My Attempt Using the Second Approach:

Let us treat that $k$ people as one block. Then there are

$$ \begin{align} & (n-k+1) \underbrace{(n-k) (n-k-1) \ldots }_{(m-k) \mbox{ factors}} \\ &= (n-k+1) \big[ \ (n-k) (n-k-1) \ldots \big( (n-k) - (m-k-1) \big) \ \big] \\ &= (n-k+1)(n-k) \ldots (n-m+1) \\ &= ^{n-k+1}P_{n-m} . \end{align} $$

Finally, corresponding to each of the above arrangements with the $k$ people considered as one block, there are $k!$ ways of arranging the $k$ people within the block amongst themselves.

Hence there are a total of $$ k! \ ^{n-k+1}P_{n-m} $$ ways of seating $m$ people in $n$ seats with $k$ people seated next to each other.

Answer 1

Both of your solutions to the first problem are correct. However, your general formula is not. Notice that in the first problem, $n = 8$, $m = 5$, and $k = 2$, so your formula gives $$2!P(8 - 2 + 1, 8 - 5) = 2!P(7, 3) = 2! \cdot 7 \cdot 6 \cdot 5 = 2 \cdot 210 = 420$$ Let's see what went wrong.

We wish to seat $m$ people, $k$ of whom must sit consecutively, in $n$ seats. Since the block takes up $k$ of the $n$ places, it must begin in one of the first $n - (k - 1) = n - k + 1$ positions.

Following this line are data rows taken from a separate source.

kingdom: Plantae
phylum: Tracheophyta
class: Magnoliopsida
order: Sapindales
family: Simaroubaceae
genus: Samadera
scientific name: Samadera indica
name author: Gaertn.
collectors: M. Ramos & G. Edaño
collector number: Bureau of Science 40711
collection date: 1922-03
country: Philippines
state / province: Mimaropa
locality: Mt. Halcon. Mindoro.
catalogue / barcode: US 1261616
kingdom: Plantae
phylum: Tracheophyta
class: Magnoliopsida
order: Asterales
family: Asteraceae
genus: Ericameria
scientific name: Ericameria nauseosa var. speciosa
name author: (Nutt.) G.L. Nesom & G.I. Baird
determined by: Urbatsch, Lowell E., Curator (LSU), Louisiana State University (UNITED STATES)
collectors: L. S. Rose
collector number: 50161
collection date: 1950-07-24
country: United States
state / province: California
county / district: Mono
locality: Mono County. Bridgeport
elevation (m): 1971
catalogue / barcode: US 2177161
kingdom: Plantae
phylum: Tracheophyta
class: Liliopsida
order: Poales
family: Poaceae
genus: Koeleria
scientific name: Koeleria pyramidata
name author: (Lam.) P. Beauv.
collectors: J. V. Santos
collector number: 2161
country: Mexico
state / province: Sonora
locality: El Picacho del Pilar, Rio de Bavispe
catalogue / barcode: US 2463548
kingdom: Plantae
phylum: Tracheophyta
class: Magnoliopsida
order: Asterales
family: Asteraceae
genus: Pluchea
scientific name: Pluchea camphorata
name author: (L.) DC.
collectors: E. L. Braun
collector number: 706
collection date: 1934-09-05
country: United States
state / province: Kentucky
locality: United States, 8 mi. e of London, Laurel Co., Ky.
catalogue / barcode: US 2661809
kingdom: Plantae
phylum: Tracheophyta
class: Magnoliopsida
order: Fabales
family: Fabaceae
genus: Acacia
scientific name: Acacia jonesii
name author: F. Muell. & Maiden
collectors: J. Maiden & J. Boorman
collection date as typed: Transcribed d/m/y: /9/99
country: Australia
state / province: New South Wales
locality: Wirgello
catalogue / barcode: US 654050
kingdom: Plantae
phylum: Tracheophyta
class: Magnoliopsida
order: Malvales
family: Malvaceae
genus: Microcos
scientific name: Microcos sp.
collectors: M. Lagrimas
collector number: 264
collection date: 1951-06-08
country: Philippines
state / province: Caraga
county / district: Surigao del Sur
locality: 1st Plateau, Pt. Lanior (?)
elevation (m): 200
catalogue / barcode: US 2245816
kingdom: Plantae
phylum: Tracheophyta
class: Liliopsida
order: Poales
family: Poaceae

Once the block has been placed, there are $n - k$ seats left for the remaining $m - k$ people. They can be arranged in those seats in $P(n - k, m - k)$ ways. The people within the block can be arranged in $k!$ ways, which gives us the formula $$(n - k + 1)P(n - k, m - k)k!$$ As a sanity check, let's try our formula when $n = 8$, $k = 2$, and $m = 5$. It gives $$(8 - 2 + 1)P(8 - 2, 5 - 2)2! = 7 \cdot P(6, 3) \cdot 2! = 7 \cdot 6 \cdot 5 \cdot 4 \cdot 2 = 1680$$ which agrees with the answer you obtained in your example.

Observe that \begin{align*} (n - k + 1)P(n - k, m - k) & = (n - k + 1) \cdot \frac{(n - k)!}{[(n - k) - (m - k)]!}\\ & = \frac{(n - k + 1)(n - k)!}{(n - m)!}\\ & = \frac{(n - k + 1)!}{(n - m)!}\\ & = \frac{(n - k + 1)!}{[(n - k + 1) - (m - k + 1)]!}\\ & = P(n - k + 1, m - k + 1) \end{align*} so we could write our formula in the form $$P(n - k + 1, m - k + 1)k!$$ As a sanity check, note that if $n = 8$, $k = 2$, and $m = 5$, then $$P(8 - 2 + 1, 5 - 2 + 1)2! = P(7, 4)2! = 7 \cdot 6 \cdot 5 \cdot 4 \cdot 2 = 1680$$

Answer 2

For part $a.)$, we can work on two cases: $AB$ ($A$ to the left of $B$) and $BA$. The possibilities for $AB$ are $S_{1}S_{2}, S_{2}S_{3}, …, S_{7}S_{8}$. The possibilities for $BA$ are also the same. So the answer is
$$ 7 \times \binom{6}{3} \times 3! + 7 \times \binom{6}{3} \times 3! = 1680 $$

The $\binom{6}{3}$ is the number of ways we can choose 3 seats, and $3!$ is number of possible orders of $C,D,E$ in the 3 seats.

For part $b.)$ count all possible seating without any rule, and then subtract with $1680$.